=== WORK ITEM ===
Every line in the entries that holds "road" should be identified and copied.

Data records:
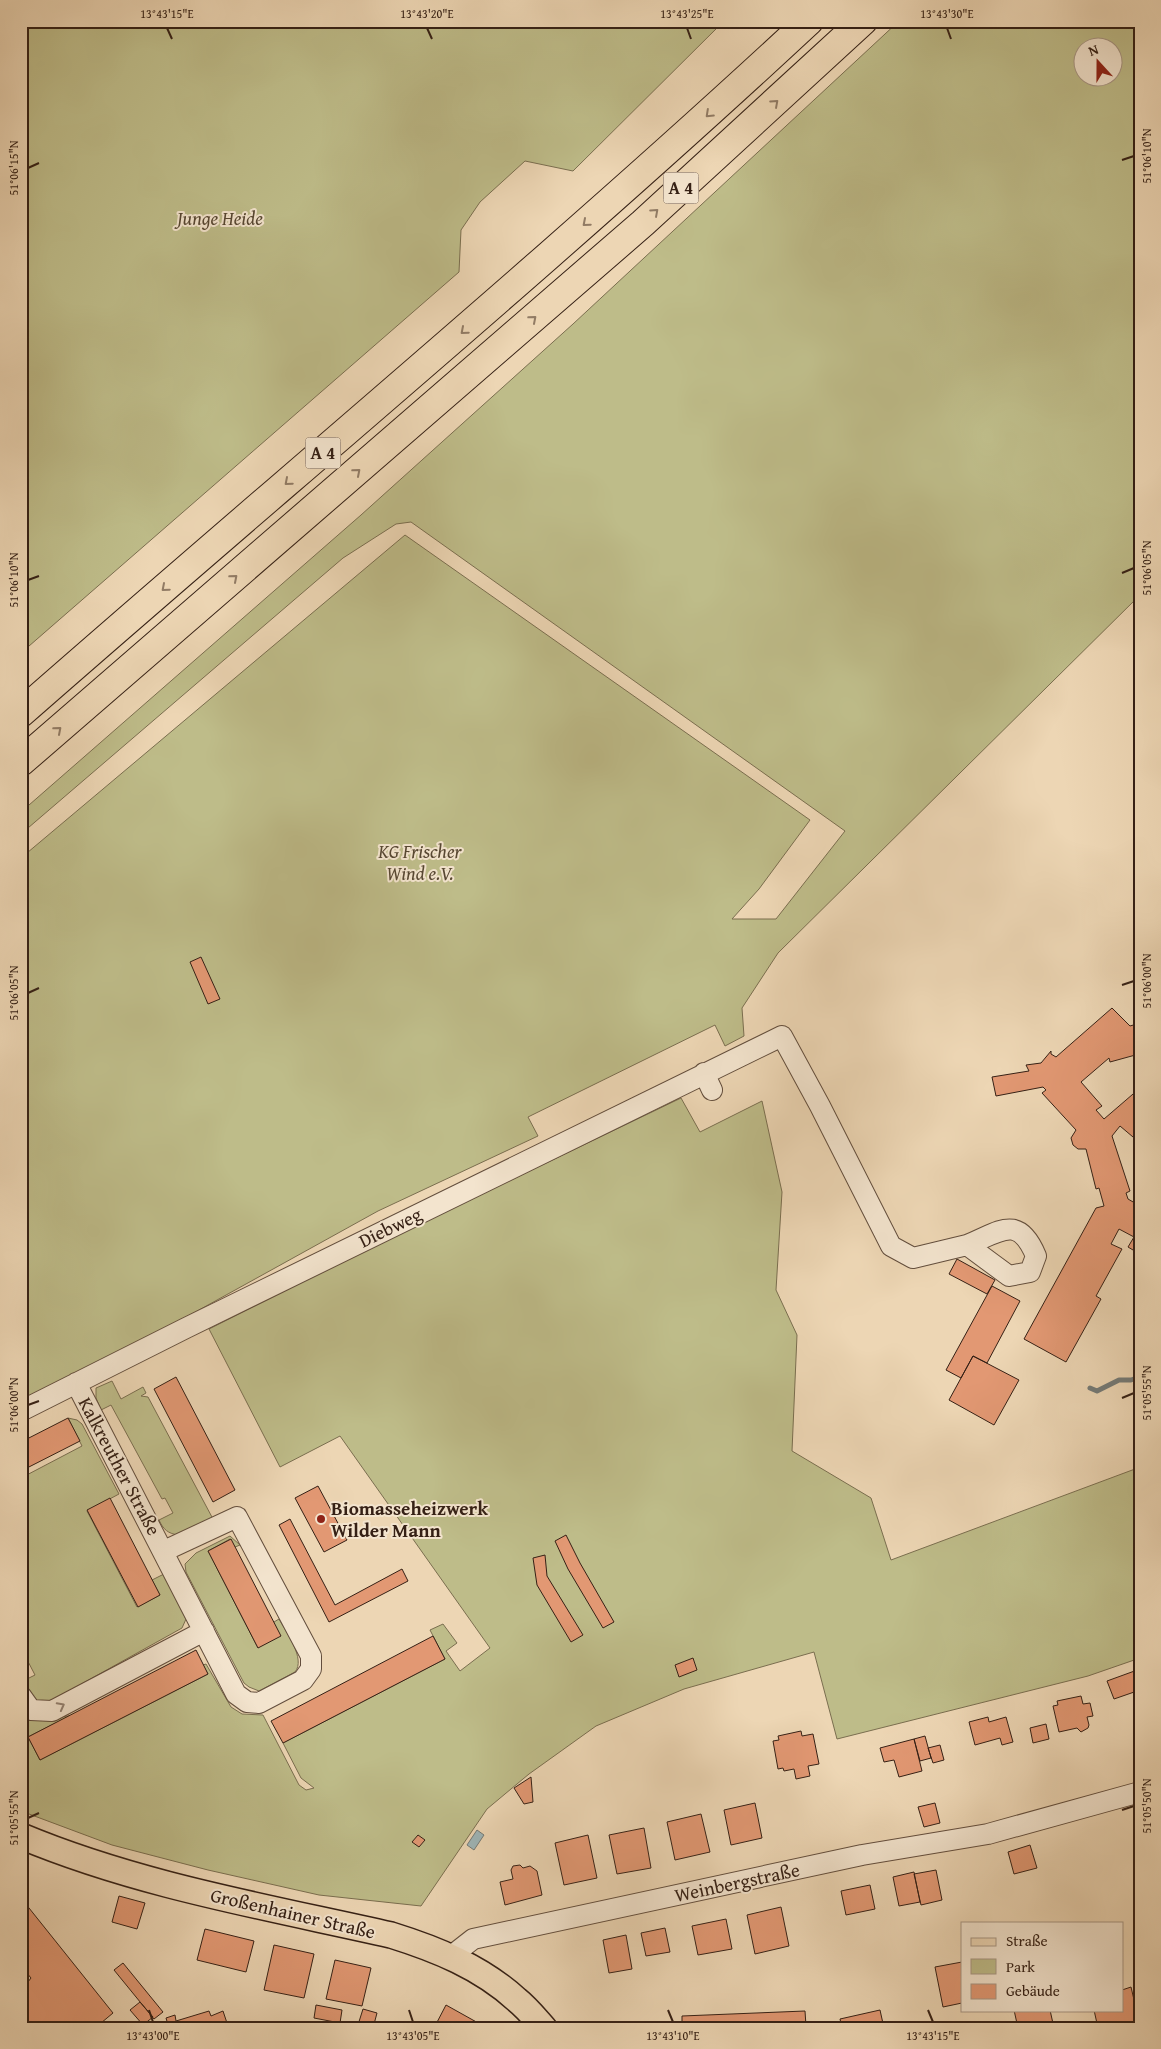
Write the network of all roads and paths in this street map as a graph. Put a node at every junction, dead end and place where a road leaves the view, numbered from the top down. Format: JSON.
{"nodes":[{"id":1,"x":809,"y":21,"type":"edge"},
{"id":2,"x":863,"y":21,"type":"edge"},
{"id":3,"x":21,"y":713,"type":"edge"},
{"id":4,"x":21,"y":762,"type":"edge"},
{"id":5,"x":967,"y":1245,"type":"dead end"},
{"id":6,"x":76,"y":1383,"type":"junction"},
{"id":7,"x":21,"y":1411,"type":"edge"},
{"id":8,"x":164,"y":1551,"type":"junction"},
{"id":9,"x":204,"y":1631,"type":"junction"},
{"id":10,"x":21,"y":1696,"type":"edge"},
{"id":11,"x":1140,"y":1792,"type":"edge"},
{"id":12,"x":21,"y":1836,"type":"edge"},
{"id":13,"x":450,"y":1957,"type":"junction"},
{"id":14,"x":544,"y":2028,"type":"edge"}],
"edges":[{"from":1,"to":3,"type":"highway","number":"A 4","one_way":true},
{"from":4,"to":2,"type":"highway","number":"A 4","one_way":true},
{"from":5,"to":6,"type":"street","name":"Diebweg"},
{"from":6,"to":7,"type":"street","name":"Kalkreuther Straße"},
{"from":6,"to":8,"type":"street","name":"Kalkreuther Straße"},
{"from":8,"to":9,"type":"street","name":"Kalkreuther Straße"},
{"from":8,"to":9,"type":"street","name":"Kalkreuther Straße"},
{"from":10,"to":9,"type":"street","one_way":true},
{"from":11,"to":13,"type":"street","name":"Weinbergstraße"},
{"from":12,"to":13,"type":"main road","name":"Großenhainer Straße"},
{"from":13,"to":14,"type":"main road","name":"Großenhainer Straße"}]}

=== ANSWER SPACE ===
Write the network of all roads and paths in this street map as a graph. Put a node at every junction, dead end and place where a road leaves the view, numbered from the top down. Format: JSON.
{"from":12,"to":13,"type":"main road","name":"Großenhainer Straße"},
{"from":13,"to":14,"type":"main road","name":"Großenhainer Straße"}]}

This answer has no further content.